Aïssa Dione participera à AKAA (la foire d’art contemporain africain, qui se déroulera du 9 au 11 novembre 2018, Carreau du Temple, à Paris). Elle y signera la direction artistique
INTERVIEW
Aujourd’hui, votre travail avec le tissage mandjaque est connu et reconnu dans le monde entier. C’est à vous qu’on doit son aura internationale. Mais quand, il y a plus de 25 ans, vous utilisez ce textile sophistiqué pour répondre à une commande, votre ambition, à ce moment-là, était-elle de valoriser un savoir-faire?

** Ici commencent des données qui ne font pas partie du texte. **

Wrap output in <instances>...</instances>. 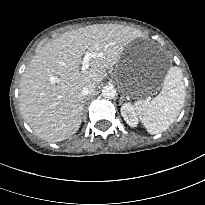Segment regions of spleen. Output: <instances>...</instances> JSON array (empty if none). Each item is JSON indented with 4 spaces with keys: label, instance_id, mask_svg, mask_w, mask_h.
<instances>
[{
    "label": "spleen",
    "instance_id": "1",
    "mask_svg": "<svg viewBox=\"0 0 205 205\" xmlns=\"http://www.w3.org/2000/svg\"><path fill=\"white\" fill-rule=\"evenodd\" d=\"M185 86L180 68L171 67L162 90L153 99L135 102L137 114L148 133L155 135L169 128L178 117L185 102Z\"/></svg>",
    "mask_w": 205,
    "mask_h": 205
}]
</instances>
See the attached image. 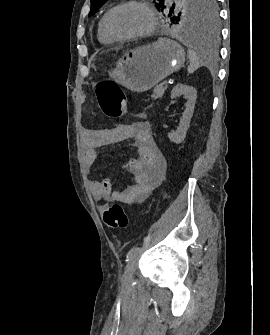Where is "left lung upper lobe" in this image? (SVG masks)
I'll list each match as a JSON object with an SVG mask.
<instances>
[{
  "label": "left lung upper lobe",
  "mask_w": 270,
  "mask_h": 335,
  "mask_svg": "<svg viewBox=\"0 0 270 335\" xmlns=\"http://www.w3.org/2000/svg\"><path fill=\"white\" fill-rule=\"evenodd\" d=\"M107 0H91L89 17L94 15ZM158 11L165 12L168 19L185 30L217 31L218 10L215 0H177L173 4L158 0Z\"/></svg>",
  "instance_id": "5c2ea615"
}]
</instances>
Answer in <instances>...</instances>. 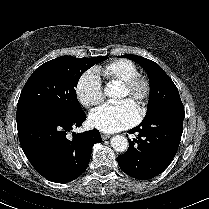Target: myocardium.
I'll return each mask as SVG.
<instances>
[{"label": "myocardium", "mask_w": 209, "mask_h": 209, "mask_svg": "<svg viewBox=\"0 0 209 209\" xmlns=\"http://www.w3.org/2000/svg\"><path fill=\"white\" fill-rule=\"evenodd\" d=\"M119 86L129 94L133 93L139 86L143 88L142 102L138 109V118L141 119L147 112L148 104L152 94L150 80L141 74H136Z\"/></svg>", "instance_id": "obj_1"}]
</instances>
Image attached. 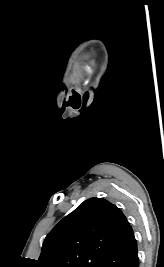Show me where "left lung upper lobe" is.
I'll use <instances>...</instances> for the list:
<instances>
[{
  "mask_svg": "<svg viewBox=\"0 0 164 267\" xmlns=\"http://www.w3.org/2000/svg\"><path fill=\"white\" fill-rule=\"evenodd\" d=\"M109 201L90 198L46 236L37 267H99L128 225Z\"/></svg>",
  "mask_w": 164,
  "mask_h": 267,
  "instance_id": "left-lung-upper-lobe-1",
  "label": "left lung upper lobe"
}]
</instances>
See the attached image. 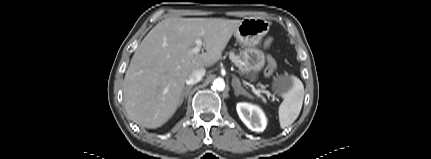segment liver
Listing matches in <instances>:
<instances>
[{
	"label": "liver",
	"instance_id": "1",
	"mask_svg": "<svg viewBox=\"0 0 431 159\" xmlns=\"http://www.w3.org/2000/svg\"><path fill=\"white\" fill-rule=\"evenodd\" d=\"M241 20L167 18L136 49L124 78L126 112L146 128L165 124L177 110L186 79L220 60ZM206 50L191 54L196 39Z\"/></svg>",
	"mask_w": 431,
	"mask_h": 159
}]
</instances>
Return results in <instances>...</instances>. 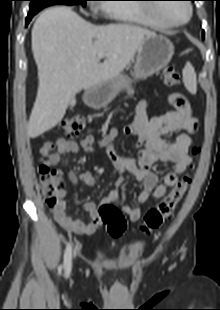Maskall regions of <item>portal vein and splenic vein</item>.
Returning <instances> with one entry per match:
<instances>
[{
    "label": "portal vein and splenic vein",
    "instance_id": "portal-vein-and-splenic-vein-1",
    "mask_svg": "<svg viewBox=\"0 0 220 310\" xmlns=\"http://www.w3.org/2000/svg\"><path fill=\"white\" fill-rule=\"evenodd\" d=\"M98 57H99V58L104 57V53H102V52H101V53H99V54H98Z\"/></svg>",
    "mask_w": 220,
    "mask_h": 310
}]
</instances>
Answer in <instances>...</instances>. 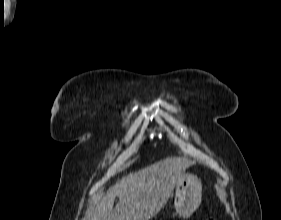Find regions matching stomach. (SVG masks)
Masks as SVG:
<instances>
[{
  "instance_id": "1",
  "label": "stomach",
  "mask_w": 281,
  "mask_h": 220,
  "mask_svg": "<svg viewBox=\"0 0 281 220\" xmlns=\"http://www.w3.org/2000/svg\"><path fill=\"white\" fill-rule=\"evenodd\" d=\"M202 186L193 174H183L176 183L174 207L180 217H190L201 203Z\"/></svg>"
}]
</instances>
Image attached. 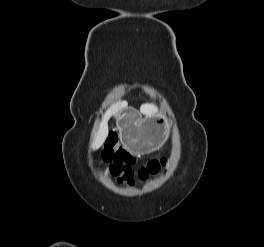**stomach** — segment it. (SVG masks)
<instances>
[{
    "instance_id": "0dacf381",
    "label": "stomach",
    "mask_w": 264,
    "mask_h": 247,
    "mask_svg": "<svg viewBox=\"0 0 264 247\" xmlns=\"http://www.w3.org/2000/svg\"><path fill=\"white\" fill-rule=\"evenodd\" d=\"M123 144L133 152L147 154L162 146L167 138V124L158 115L136 118L129 110L116 116Z\"/></svg>"
}]
</instances>
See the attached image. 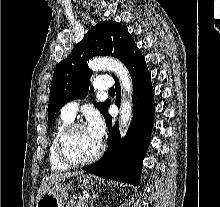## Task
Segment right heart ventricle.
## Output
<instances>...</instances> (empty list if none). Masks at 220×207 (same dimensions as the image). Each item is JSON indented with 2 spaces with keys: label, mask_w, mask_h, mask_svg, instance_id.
<instances>
[{
  "label": "right heart ventricle",
  "mask_w": 220,
  "mask_h": 207,
  "mask_svg": "<svg viewBox=\"0 0 220 207\" xmlns=\"http://www.w3.org/2000/svg\"><path fill=\"white\" fill-rule=\"evenodd\" d=\"M71 121H72L71 119H68L61 115L59 121L57 122V125L55 127V130H54L51 142H50L48 159H49V164L51 168L55 171L67 170L68 168H70L68 165L61 162L60 159L58 158L57 152H56V141L61 131L69 123H71Z\"/></svg>",
  "instance_id": "e07e8e85"
}]
</instances>
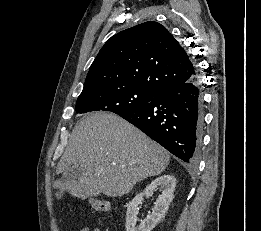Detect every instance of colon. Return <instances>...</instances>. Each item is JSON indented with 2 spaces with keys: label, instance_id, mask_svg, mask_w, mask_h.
I'll return each mask as SVG.
<instances>
[{
  "label": "colon",
  "instance_id": "5ec220e1",
  "mask_svg": "<svg viewBox=\"0 0 261 231\" xmlns=\"http://www.w3.org/2000/svg\"><path fill=\"white\" fill-rule=\"evenodd\" d=\"M89 204L92 209L103 213H109L112 211V205L107 201L89 200Z\"/></svg>",
  "mask_w": 261,
  "mask_h": 231
}]
</instances>
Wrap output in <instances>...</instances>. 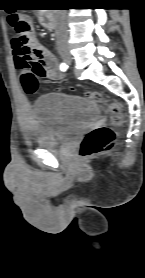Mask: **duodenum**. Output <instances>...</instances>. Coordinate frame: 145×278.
Segmentation results:
<instances>
[{
    "instance_id": "duodenum-1",
    "label": "duodenum",
    "mask_w": 145,
    "mask_h": 278,
    "mask_svg": "<svg viewBox=\"0 0 145 278\" xmlns=\"http://www.w3.org/2000/svg\"><path fill=\"white\" fill-rule=\"evenodd\" d=\"M39 21L41 22V24H43L50 30H52L54 28V22L52 21V19L50 18V16L48 14L41 15L39 18Z\"/></svg>"
}]
</instances>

Oui et non. J’ai d’abord répondu à la proposition d’une importante société sénégalaise, qui m’a demandé de faire des propositions de décoration. Il fallait créer des revêtements muraux, des canapés, des abat-jours, les bureaux… Je voulais absolument que tout soit fabriqué au Sénégal, alors j’ai regardé autour de moi et j’ai découvert ces tissages. Mais très vite, il a fallu réfléchir à comment adapter les métiers à tisser à l’univers de l’ameublement et de la décoration. Car les largeurs des métiers traditionnels étaient trop petits.
Avec votre société, ADT, vous décidez donc d’acheter des métiers à tisser professionnels. C’était, j’imagine, un investissement énorme?
Oui, rien n’avait été fait auparavant dans ce sens-là. J’ai acheté des machines rejetées par les usines textiles. On s’est auto-financés. Je suis une entreprise commerciale, pas une association, nous n’avons donc pas bénéficié de subventions. Tout s’est fait grâce à des prêts bancaires… et des taux d’intérêt! (sourire)
Pour investir de la sorte, il faut avoir une foi immense dans le projet que l’on conduit, dans le potentiel du textile mandjaque en l’occurrence. Qu’est-ce qui, selon vous -et outre la beauté de votre travail- a séduit vos clients?
Je crois que ce qui plaît, c’est surtout les motifs, le design, qu’un tissu aussi simple que le coton soit travaillé de manière aussi élaborée.
Comment avez-vous fait pour faire coïncider l’esprit traditionnel des tisserands, issus d’un modèle informel et l’entreprise industrielle, avec ses exigences internationales?
On fait de la formation permanente, in situ, c’est le BA-ba. J’ai eu, dès le départ, des gens très compétents. Mais il a fallu encadrer la reproductibilité des motifs, enseigner les règles de l’entreprise, comme de respecter les délais. Mais aussi convaincre nos clients que nos produits pouvaient ne pas être livrés dans des délais industriels ni être toujours identiques. C’est mon plus gros défi.
Quels sont les marchés, les pays qui ont été les plus sensibles à votre travail avec les tisserands?
J’ai des clients un peu partout dans le monde, des italiens, des anglais, des américains, des japonais, des français bien-sûr. Certains sont peut-être plus sensibles au travail manuel que d’autres. Les japonais, qui ont eux-mêmes une grande culture des textiles fait-main, des teintures, ont un goût particulier pour les tissages africains, les indigos, les mandjaques. Du 05 au 20 octobre, je vais d’ailleurs exposer à côté de Tokyo, un travail textile réalisé en partenariat avec Okujun, une maison japonaise. Ce n’est pas la première fois que je travaille pour le Japon, j’avais déjà réalisé pour eux une gamme en 100% soie.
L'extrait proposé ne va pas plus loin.